For now, the Methane Risk Map has identified over 1,300 emissions events that have potentially impacted roughly 126,000 people who live within a two-mile radius of at least one of those events.

Bilsback admitted that their data is a vast undercount” of the total number of people at risk. The map will include more data as it comes online. The map focuses only on the upstream sector, but the researchers plan to add midstream and downstream data over time. 

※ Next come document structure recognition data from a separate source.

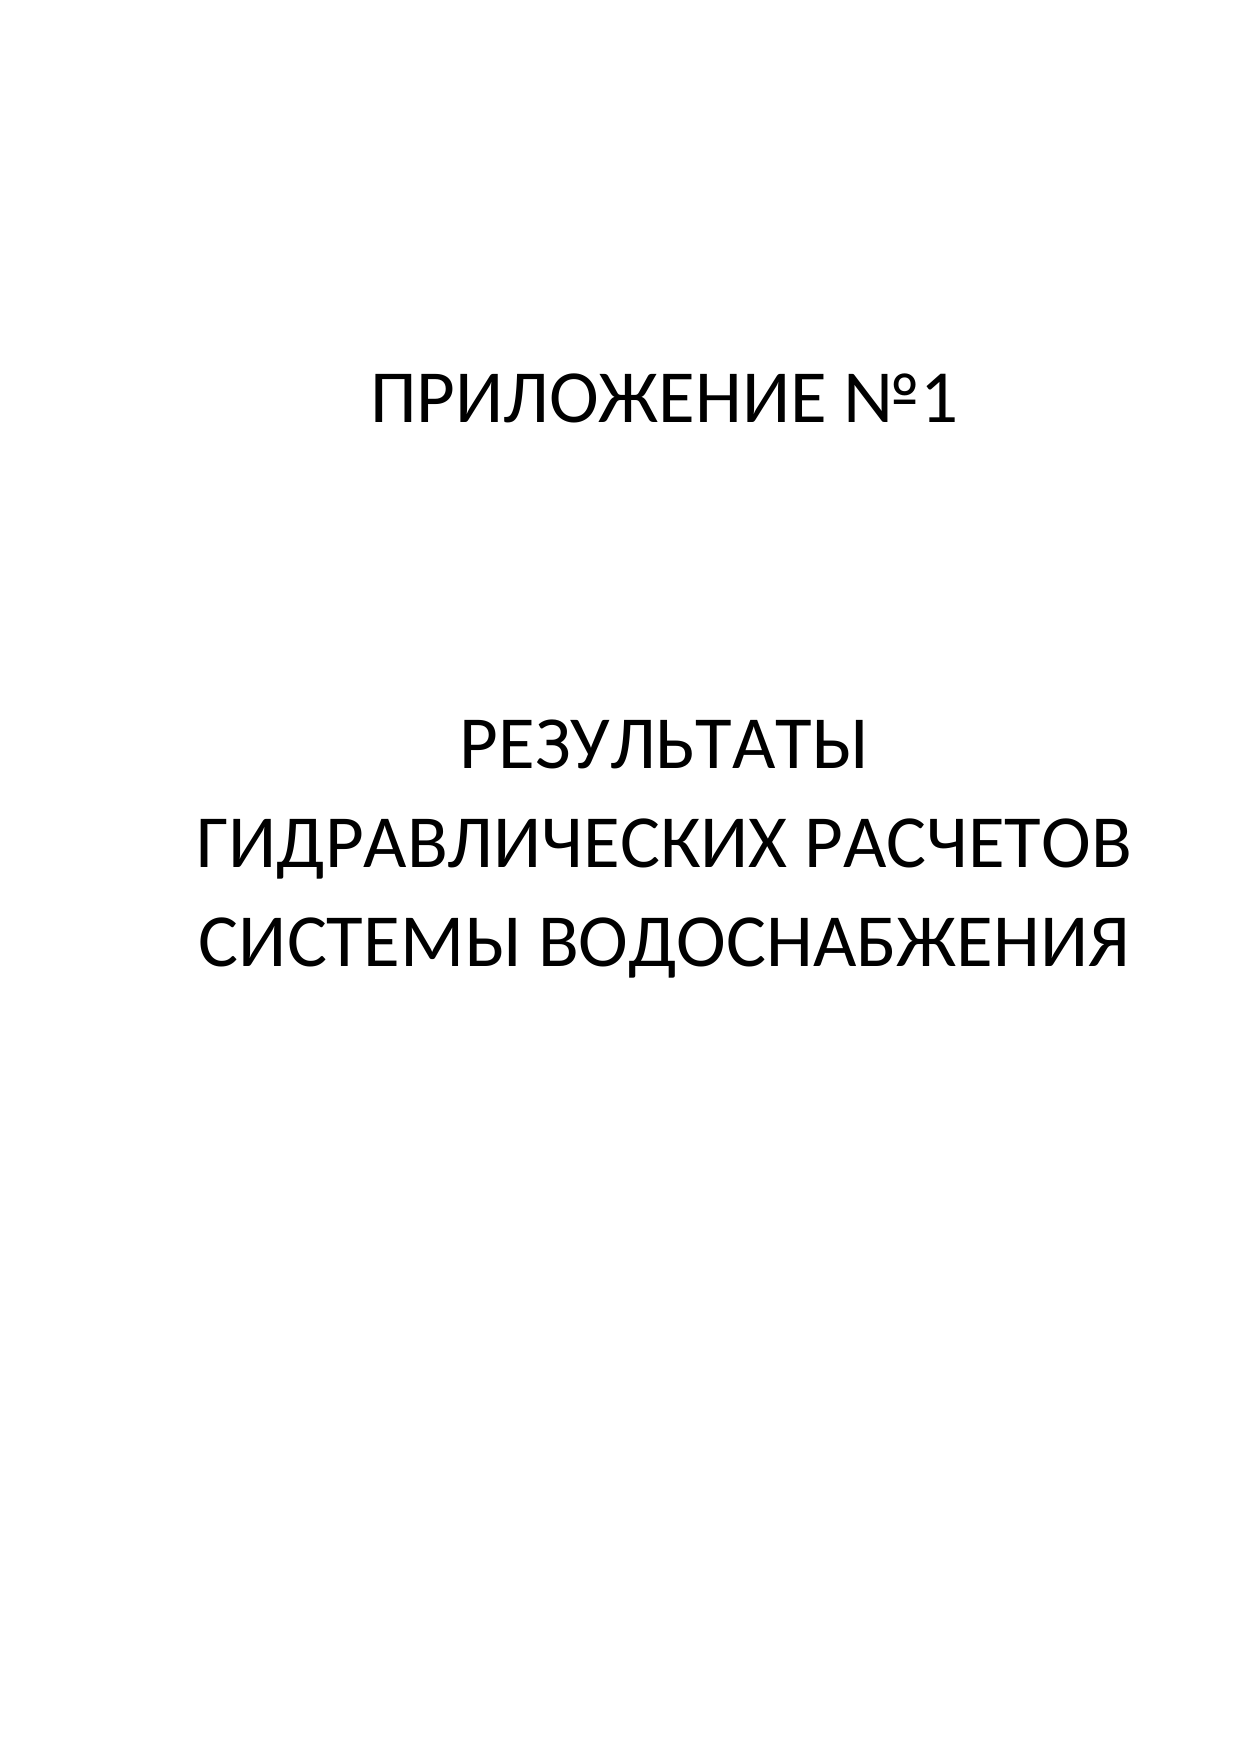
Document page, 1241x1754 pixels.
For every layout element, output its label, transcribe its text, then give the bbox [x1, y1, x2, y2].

text ПРИЛОЖЕНИЕ №1 [177, 349, 1152, 441]
text РЕЗУЛЬТАТЫ ГИДРАВЛИЧЕСКИХ РАСЧЕТОВ СИСТЕМЫ ВОДОСНАБЖЕНИЯ [177, 696, 1152, 985]
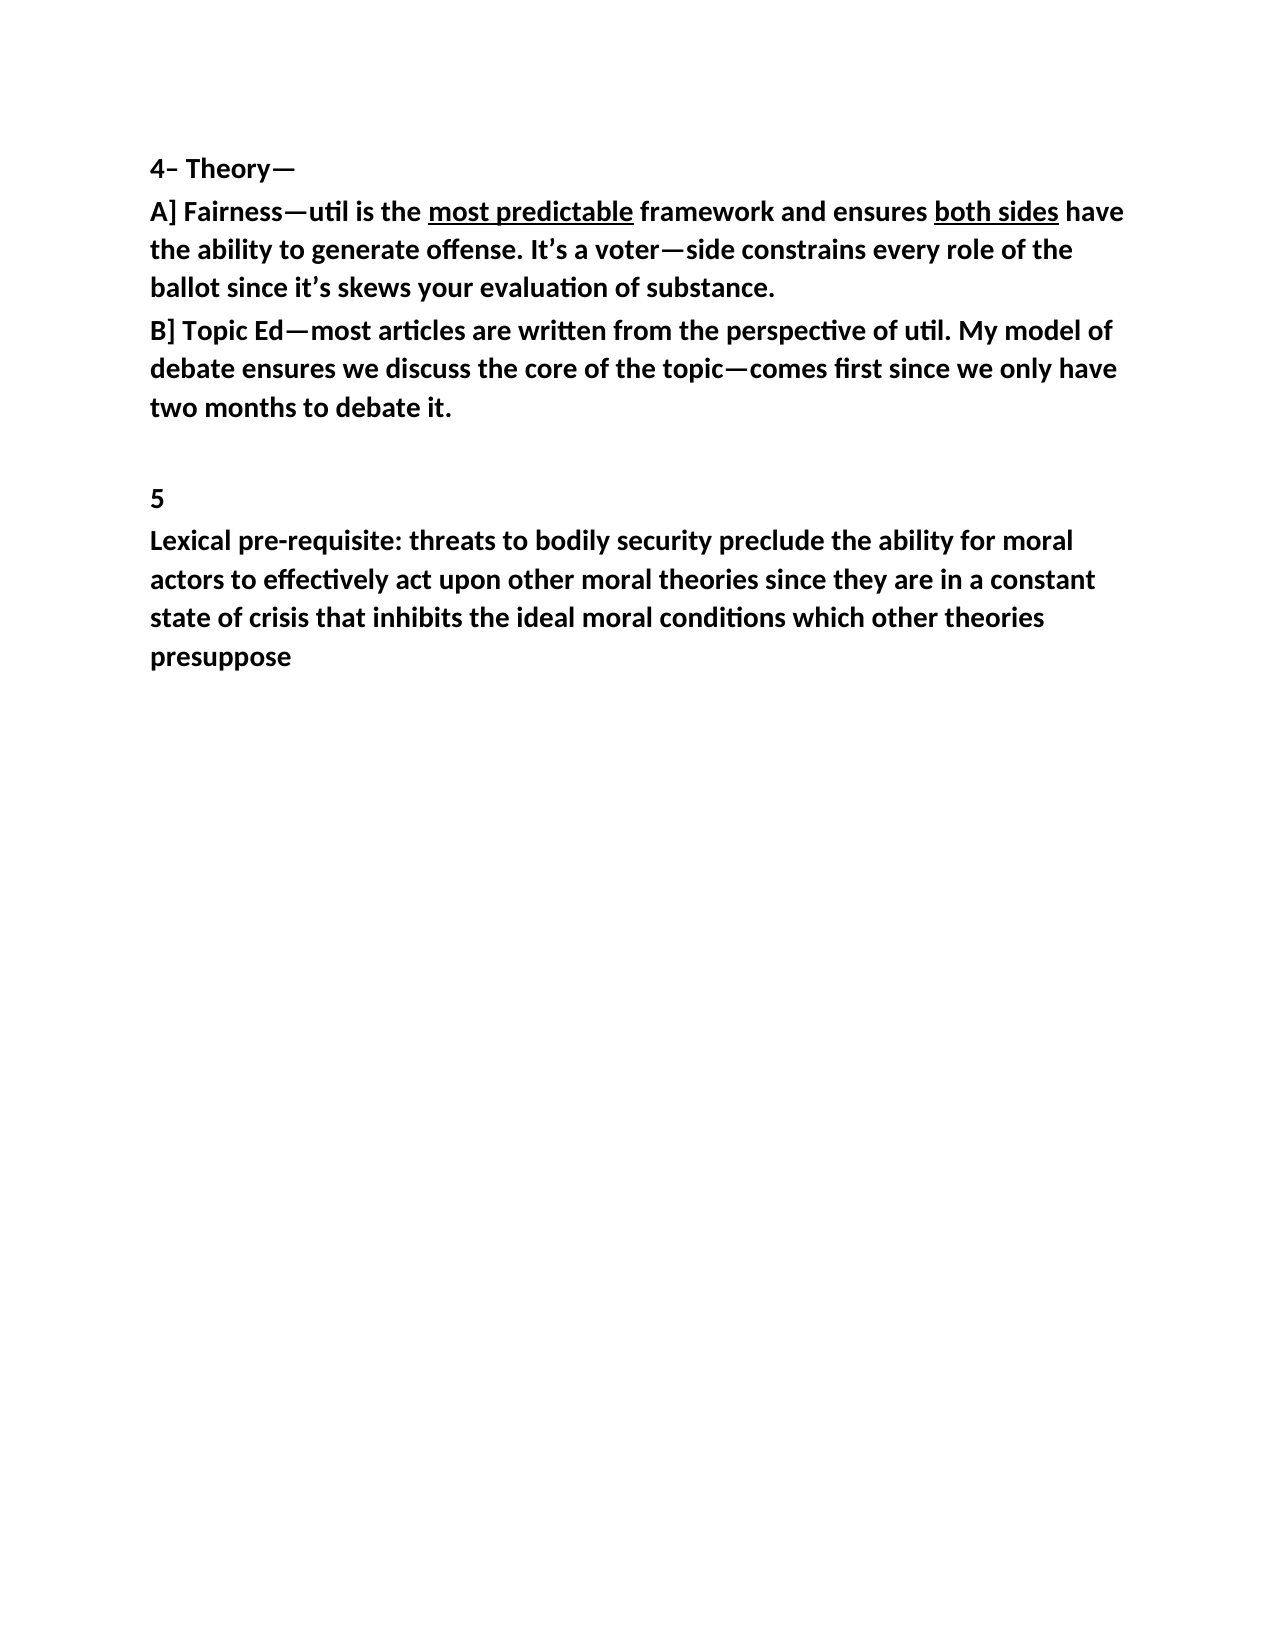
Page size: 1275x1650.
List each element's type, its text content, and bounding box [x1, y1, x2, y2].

One interesting finding was that the type of equipment was an important variable. For instance, liquid storage tanks contained 59 times higher average benzene concentrations than gas-specific infrastructure, such as a pipeline. In tanks, pressure can change significantly, such as when a lid is opened, which can lead to some liquid hydrocarbons converting into a gas and releasing hazardous pollutants into the air.

If a tank hatch is left open, that might not be a high-pressure event like a well blowout. And so, methane emissions may be relatively low, but benzene emissions can be relatively high.”

That underscores the fact that people living and working close to production sites are most at risk, including industry workers. More than 17 million people live within one mile of an active oil or gas well.

A second peer-reviewed study published in conjunction with the map found that these pollutants pose short-term risks to public health.

Bilsback said that on average, the pollution plumes pose risks to populations as far as two miles away. In the sparsely populated expanses of the Permian basin, this may be less of a concern. But in Colorado and California, where neighbourhoods are often located adjacent to oil and gas wells, the risks are more acute.

The researchers said the findings illustrate the need for regulatory guardrails, such as greater required setback distances for oil and gas infrastructure. The map provides tools to civil society, policymakers, and regulators, arming them with the data and evidence needed to protect the public. The map allows users to toggle between various pollutants and adjust concentration levels. It even has a “download” button that spits out a report on specific pollution events — a user-friendly feature that would make it easy for community members to spread the word.

One limitation of the map is that the emissions events are backward looking, publishing data on a significant time lag. Also, Carbon Mappers detection is not around the clock and does not detect smaller emissions events. The researchers said the map will continue to be updated so that it becomes more informative and impactful.

Pretty much every time scientists detect methane emissions from an oil and gas facility, hazardous air pollutants are silently emitted as well,” said Sebastian Rowland, a scientist at PSE Healthy Energy, one of the authors of a peer-reviewed paper that underpinned the map.

For too long, these emissions have gone undetected—our tool brings visibility to these emissions and associated public health risks.”